• Dataset extract:
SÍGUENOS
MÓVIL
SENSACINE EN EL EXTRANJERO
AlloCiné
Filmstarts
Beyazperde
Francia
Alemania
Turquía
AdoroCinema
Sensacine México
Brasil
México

• To-do item: Set down every line of the records above verbatim, keeping the original order.

• Reply:
SÍGUENOS
MÓVIL
SENSACINE EN EL EXTRANJERO
AlloCiné
Filmstarts
Beyazperde
Francia
Alemania
Turquía
AdoroCinema
Sensacine México
Brasil
México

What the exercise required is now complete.